ECLI:NL:RBDHA:2020:10560
Rechtbank Den Haag
- Eerste aanleg - enkelvoudig
- Rechtspraak.nl
Verzet tegen asielbesluit met betrekking tot Dublin-overdracht aan Italië
In deze zaak heeft de rechtbank Den Haag uitspraak gedaan op het verzet van de opposant tegen een eerder besluit van de staatssecretaris van Justitie en Veiligheid. Op 17 juni 2020 besloot de staatssecretaris de asielaanvraag van de opposant niet in behandeling te nemen, omdat Italië verantwoordelijk zou zijn voor de behandeling van de aanvraag. De opposant heeft hiertegen beroep ingesteld, maar dit werd op 14 juli 2020 ongegrond verklaard. Vervolgens heeft de opposant verzet aangetekend, waarbij hij aanvoert dat zijn situatie vergelijkbaar is met die in het arrest Tarakhel en dat de opvangsituatie in Italië door de coronamaatregelen is verslechterd.

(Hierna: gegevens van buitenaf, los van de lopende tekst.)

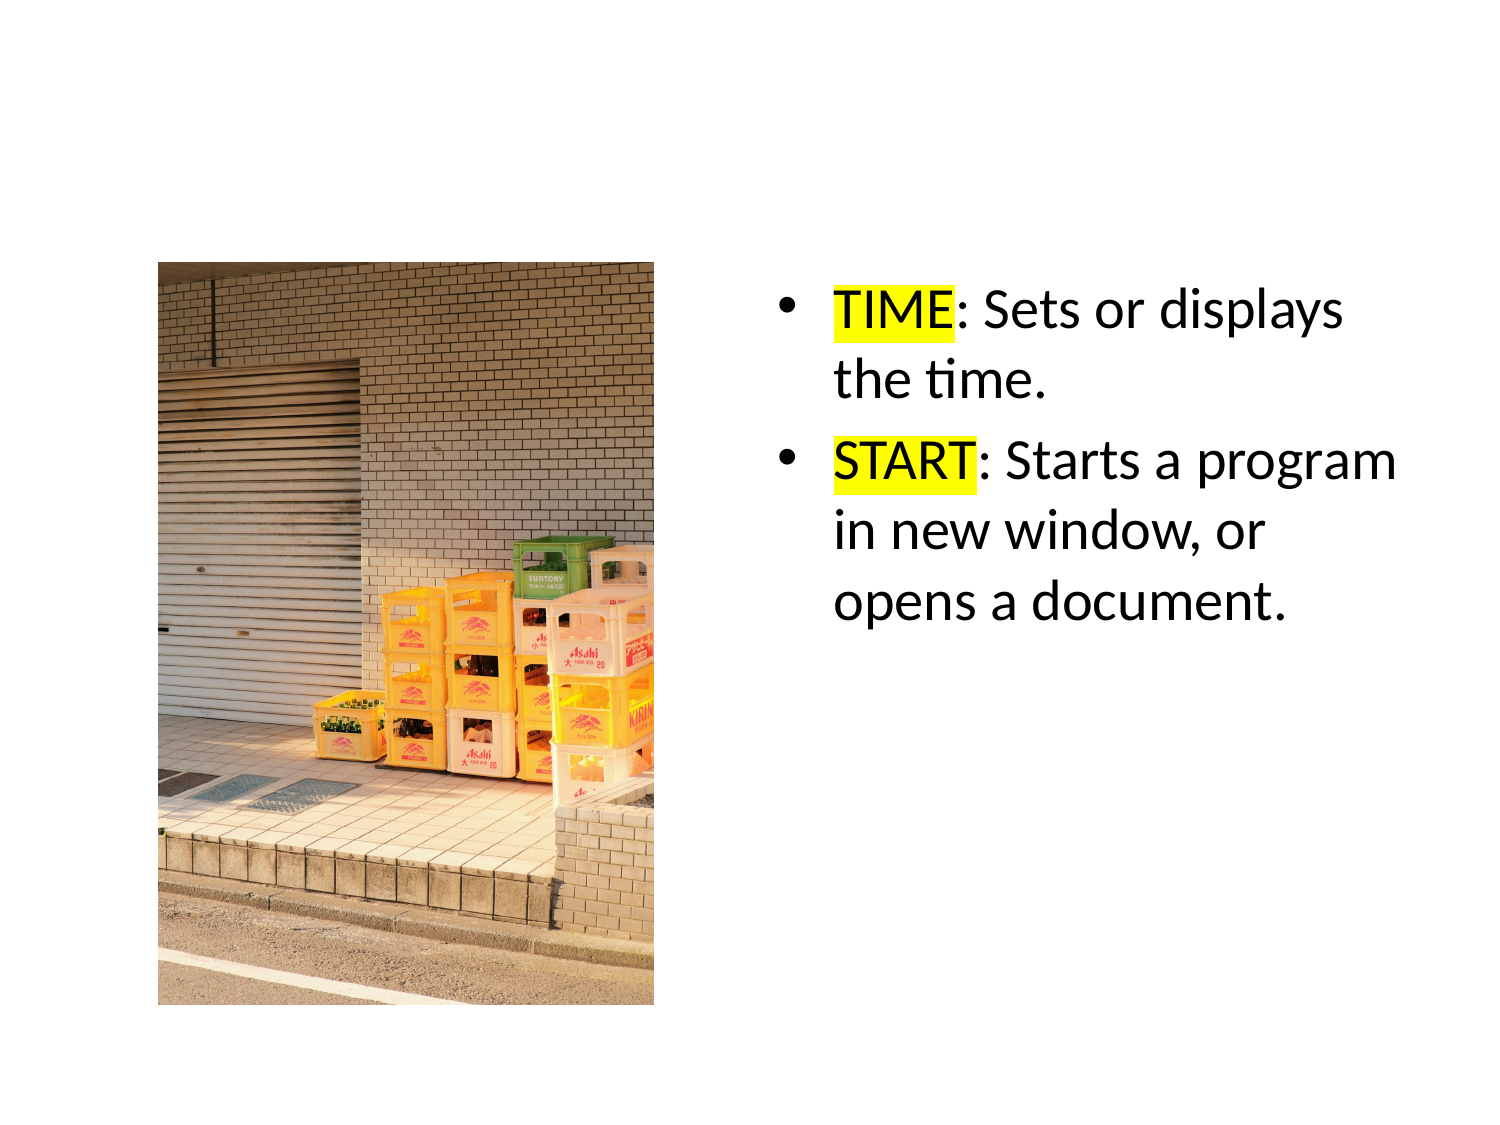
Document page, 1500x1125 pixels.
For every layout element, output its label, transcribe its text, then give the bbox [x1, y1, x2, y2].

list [158, 262, 654, 1006]
list TIME: Sets or displays the time. START: Starts a program in new window, or opens a document. [762, 262, 1425, 1005]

De rechtbank heeft in de verzetprocedure vastgesteld dat de opposant niet aannemelijk heeft gemaakt dat de overdracht naar Italië in strijd zou zijn met artikel 3 van het EVRM. De rechtbank oordeelt dat de staatssecretaris in redelijkheid heeft kunnen besluiten dat er geen bijzondere individuele omstandigheden zijn die een afwijking van de Dublin-regels rechtvaardigen. De rechtbank heeft de argumenten van de opposant, waaronder de recente toelating van zijn partner en kind tot de nationale asielprocedure, niet overtuigend geacht, omdat deze feiten niet relevant zijn voor de beoordeling van het verzet.
Uiteindelijk heeft de rechtbank het verzet ongegrond verklaard, waardoor de eerdere uitspraak in stand blijft. De rechtbank heeft geen aanleiding gezien voor een proceskostenveroordeling. De uitspraak is gedaan door mr. A.K. Mireku, rechter, en is openbaar gemaakt zonder mogelijkheid tot hoger beroep.